- **TAREFA A**: No texto fornecido sobre a moda masculina, por que motivo os homens deixaram de andar enfeitados? Responda em uma a três frases.
- **TAREFA B**: No texto fornecido, a que são comparados os homens do final do segundo milénio?

- **TEXTO FORNECIDO**:
====

Consumering

Se o marketing adapta um negocio ao mercado o que que fazem as empresas que se adaptam ao consumidor? Fazem Consumering. Um blog de artigos sobre como transformar uma empresa comercial num negocio de produtos preferidos pelos consumidores. www.consumering.pt

23/12/2004

Como fazer um homem usar saias?

Houve um tempo em que os homens se maquiavam, perfumavam, usavam pós, unções e cabeleiras exuberantes a coroar roupagens abundantes de rendas e folhos. Não, não foi no Castro de São Francisco dos anos 70, foi muito antes, dois séculos antes. Mas depois, depois veio a Revolução Industrial, a ascensão da classe trabalhadora, e subitamente já não parecia tão bem andar enfeitado. A bem da produtividade, por duzentos anos, os homens quiseram-se sóbrios, recatados e simples. Os homens do final do segundo milénio são como uma ferramenta, sem ornamentos, funcional e previsível.

====

- **BLOCO DE DADOS**:
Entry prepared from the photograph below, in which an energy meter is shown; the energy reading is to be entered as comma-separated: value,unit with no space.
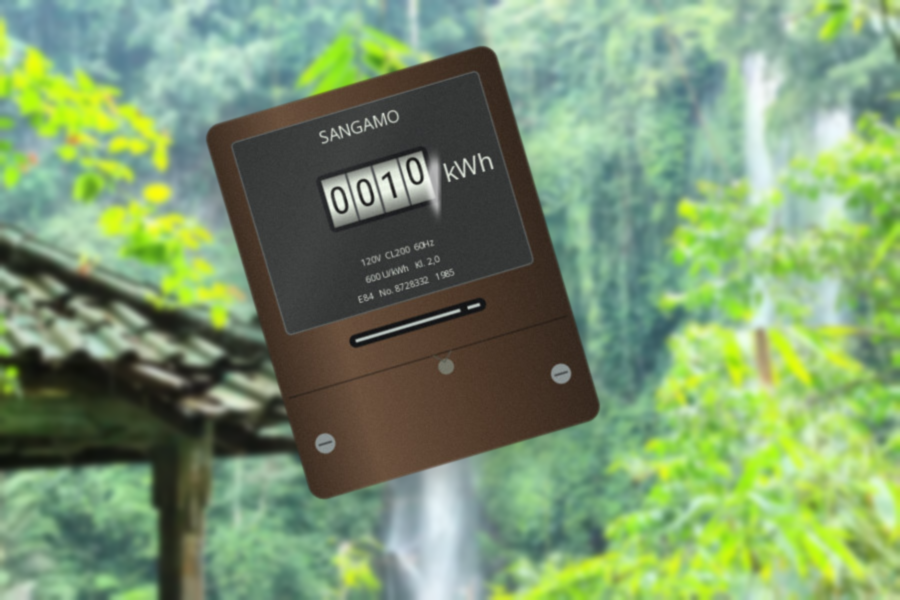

====

- **RESPOSTA A**: Com a Revolução Industrial e a ascensão da classe trabalhadora, andar enfeitado subitamente já não parecia tão bem. A bem da produtividade, durante duzentos anos os homens quiseram-se sóbrios, recatados e simples.

- **RESPOSTA B**: A uma ferramenta, sem ornamentos, funcional e previsível.